Amity incident

Partially Degraded Performance [US region]

Amity experienced a major incident on January 21, 2026 affecting Core Services (US), lasting 1h 58m. The incident has been resolved; the full update timeline is below.

Started: Jan 21, 2026, 02:00 PM UTC
Resolved: Jan 21, 2026, 03:58 PM UTC
Duration: 1h 58m
Detected by Pingoru: Jan 21, 2026, 02:00 PM UTC

Affected components

Core Services (US)

Update timeline

investigating Jan 21, 2026, 03:35 PM UTC

We're investigating an alert on our social and realtime performance.

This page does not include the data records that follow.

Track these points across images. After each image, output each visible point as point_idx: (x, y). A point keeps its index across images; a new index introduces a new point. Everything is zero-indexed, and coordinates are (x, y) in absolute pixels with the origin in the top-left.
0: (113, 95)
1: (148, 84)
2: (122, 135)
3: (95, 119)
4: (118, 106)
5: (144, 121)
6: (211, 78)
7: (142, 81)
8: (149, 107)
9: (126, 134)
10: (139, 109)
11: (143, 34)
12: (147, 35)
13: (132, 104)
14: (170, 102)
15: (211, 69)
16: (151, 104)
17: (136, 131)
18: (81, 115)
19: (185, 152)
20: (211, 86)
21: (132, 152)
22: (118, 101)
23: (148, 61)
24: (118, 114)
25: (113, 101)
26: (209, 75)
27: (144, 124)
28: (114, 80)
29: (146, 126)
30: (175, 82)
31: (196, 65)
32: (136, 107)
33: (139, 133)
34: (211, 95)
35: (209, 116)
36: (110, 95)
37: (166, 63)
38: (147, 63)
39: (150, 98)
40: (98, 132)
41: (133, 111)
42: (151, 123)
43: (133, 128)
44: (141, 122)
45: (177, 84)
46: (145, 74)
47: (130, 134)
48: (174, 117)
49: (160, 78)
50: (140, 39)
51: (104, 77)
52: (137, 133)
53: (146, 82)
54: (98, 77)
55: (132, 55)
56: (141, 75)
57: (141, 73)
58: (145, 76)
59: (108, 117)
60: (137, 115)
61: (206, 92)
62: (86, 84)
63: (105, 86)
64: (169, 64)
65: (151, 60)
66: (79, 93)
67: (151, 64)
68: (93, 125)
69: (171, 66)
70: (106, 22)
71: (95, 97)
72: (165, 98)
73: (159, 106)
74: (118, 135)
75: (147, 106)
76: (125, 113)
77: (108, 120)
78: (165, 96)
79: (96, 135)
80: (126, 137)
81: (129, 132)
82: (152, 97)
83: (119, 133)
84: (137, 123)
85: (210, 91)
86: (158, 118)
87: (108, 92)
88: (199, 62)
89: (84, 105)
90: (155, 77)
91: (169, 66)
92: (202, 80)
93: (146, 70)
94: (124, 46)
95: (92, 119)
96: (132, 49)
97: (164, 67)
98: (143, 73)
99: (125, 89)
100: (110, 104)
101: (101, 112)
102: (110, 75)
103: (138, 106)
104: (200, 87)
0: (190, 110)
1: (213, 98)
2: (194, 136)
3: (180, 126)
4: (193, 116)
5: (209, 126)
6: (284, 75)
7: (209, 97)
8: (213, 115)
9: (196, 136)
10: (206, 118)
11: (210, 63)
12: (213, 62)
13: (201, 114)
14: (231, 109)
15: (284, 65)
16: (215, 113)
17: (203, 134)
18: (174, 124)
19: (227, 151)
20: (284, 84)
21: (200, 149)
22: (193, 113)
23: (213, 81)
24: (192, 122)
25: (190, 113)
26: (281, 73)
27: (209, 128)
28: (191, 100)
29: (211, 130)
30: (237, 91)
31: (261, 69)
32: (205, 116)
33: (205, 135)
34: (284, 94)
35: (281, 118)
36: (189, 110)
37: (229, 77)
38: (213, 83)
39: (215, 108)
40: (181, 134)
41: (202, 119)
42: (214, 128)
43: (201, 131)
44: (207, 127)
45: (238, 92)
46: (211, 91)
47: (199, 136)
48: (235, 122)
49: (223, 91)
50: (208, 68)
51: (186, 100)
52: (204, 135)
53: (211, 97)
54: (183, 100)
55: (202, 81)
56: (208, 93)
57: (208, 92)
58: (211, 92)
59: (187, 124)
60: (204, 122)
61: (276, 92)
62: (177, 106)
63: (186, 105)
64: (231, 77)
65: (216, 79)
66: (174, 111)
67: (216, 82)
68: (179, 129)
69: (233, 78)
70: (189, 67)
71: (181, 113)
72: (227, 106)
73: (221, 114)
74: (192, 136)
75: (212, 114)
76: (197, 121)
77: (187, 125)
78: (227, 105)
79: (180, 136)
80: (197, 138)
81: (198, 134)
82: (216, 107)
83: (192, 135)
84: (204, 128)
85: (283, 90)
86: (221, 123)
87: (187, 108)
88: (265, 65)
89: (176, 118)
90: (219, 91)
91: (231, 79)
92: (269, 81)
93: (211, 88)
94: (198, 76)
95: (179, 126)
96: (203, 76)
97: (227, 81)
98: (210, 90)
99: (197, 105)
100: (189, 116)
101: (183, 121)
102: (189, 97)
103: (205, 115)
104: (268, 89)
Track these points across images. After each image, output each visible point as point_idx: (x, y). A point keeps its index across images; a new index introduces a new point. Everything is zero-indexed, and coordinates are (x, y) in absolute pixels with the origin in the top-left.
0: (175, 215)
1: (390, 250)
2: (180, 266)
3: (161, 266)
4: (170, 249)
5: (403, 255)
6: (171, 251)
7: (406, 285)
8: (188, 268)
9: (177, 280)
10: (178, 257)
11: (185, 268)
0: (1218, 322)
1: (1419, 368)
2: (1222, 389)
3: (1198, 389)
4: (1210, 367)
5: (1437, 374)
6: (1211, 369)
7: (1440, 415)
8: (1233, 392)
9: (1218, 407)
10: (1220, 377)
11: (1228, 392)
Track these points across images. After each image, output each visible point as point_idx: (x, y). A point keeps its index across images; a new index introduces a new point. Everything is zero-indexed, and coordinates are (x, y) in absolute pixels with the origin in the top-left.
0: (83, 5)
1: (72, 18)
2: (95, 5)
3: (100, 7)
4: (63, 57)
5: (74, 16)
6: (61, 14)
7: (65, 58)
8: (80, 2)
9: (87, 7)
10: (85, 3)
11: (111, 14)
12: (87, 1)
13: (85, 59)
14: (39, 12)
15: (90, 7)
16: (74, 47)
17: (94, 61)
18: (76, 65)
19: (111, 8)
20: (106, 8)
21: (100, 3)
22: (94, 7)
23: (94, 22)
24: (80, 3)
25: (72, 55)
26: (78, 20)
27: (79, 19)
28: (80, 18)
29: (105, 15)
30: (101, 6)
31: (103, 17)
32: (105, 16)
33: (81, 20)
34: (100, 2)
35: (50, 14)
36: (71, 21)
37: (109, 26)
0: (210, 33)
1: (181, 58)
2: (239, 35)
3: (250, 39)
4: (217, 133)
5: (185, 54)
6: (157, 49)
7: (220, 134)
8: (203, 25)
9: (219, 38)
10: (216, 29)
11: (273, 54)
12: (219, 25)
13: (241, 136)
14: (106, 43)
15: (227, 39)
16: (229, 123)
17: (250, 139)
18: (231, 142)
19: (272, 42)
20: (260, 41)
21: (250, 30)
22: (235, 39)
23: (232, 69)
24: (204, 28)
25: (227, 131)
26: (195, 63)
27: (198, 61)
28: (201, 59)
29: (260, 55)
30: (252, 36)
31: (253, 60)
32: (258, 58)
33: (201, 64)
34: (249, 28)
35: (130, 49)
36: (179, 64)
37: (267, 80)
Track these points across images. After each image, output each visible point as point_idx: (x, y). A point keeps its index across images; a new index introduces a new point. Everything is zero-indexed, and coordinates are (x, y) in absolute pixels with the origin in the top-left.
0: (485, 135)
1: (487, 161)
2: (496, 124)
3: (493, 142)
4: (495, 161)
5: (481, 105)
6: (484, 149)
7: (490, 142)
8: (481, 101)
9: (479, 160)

You may experience delay in social and realtime connection or response time.
monitoring Jan 21, 2026, 03:37 PM UTC

A fix has been implemented and we are monitoring the results.
resolved Jan 21, 2026, 03:58 PM UTC

This incident has been resolved.
postmortem Jan 22, 2026, 02:32 PM UTC

**Incident Date:** 2026-01-21 **Impact:** System degradation and intermittent downtime. **Primary Cause:** Infrastructure **resource exhaustion** triggered by an unprecedented high-volume traffic surge. ## 1. Summary On January 21, an unprecedented surge in traffic, peaking at **450,000 requests per minute \(~56.25x baseline\)**. While application servers autoscaled successfully, the Core Database became the bottleneck. Despite two manual vertical scaling interventions, the system experienced two periods of degradation before stabilizing as database capacity finally matched the demand. ## 2. Root Cause The root cause of the incident was **infrastructure resource exhaustion** resulting from insufficient database overhead to accommodate a sudden traffic spike. * **Traffic Volume:** An unprecedented surge in external demand drove platform traffic significantly beyond predicted growth, increasing from a baseline of **8,000 req/min** to a peak of **450,000 req/min \(a ~56.25x increase\)**. * **Scaling Operation Time:** Vertical scaling of the Core Database required a **10–30 minute operation time** per event. During these intervals, the system remained degraded as incoming demand outpaced both available capacity and recovery speed. ## 3. Optimizations & Corrective Actions Based on the investigation, we will implement the following technical safeguards: #### **A. Transition Impacted Queries to Secondary Nodes** * **Action:** Reconfigure remaining database queries to target Secondary \(Read\) Replicas rather than the Primary node. * **Goal:** Offload significant pressure from the Primary database. By reducing the load on the Primary node, we ensure it retains enough resource overhead to improve the scaling and recovery time. This prevents the Primary from being choked by contention, allowing it to complete vertical scaling operations much faster during a surge. #### **B. Optimize Autoscaling Performance \(Server & Database\)** * **Action:** Review and tune autoscaling policies for both the App Tier and Database Tier to specifically reduce operation time. * **Goal:** Decrease the "Time-to-Ready" for new resources. By optimizing scaling triggers and resource warm-up procedures, we ensure capacity is provisioned more rapidly, improving the system's overall recovery time during a sudden spike.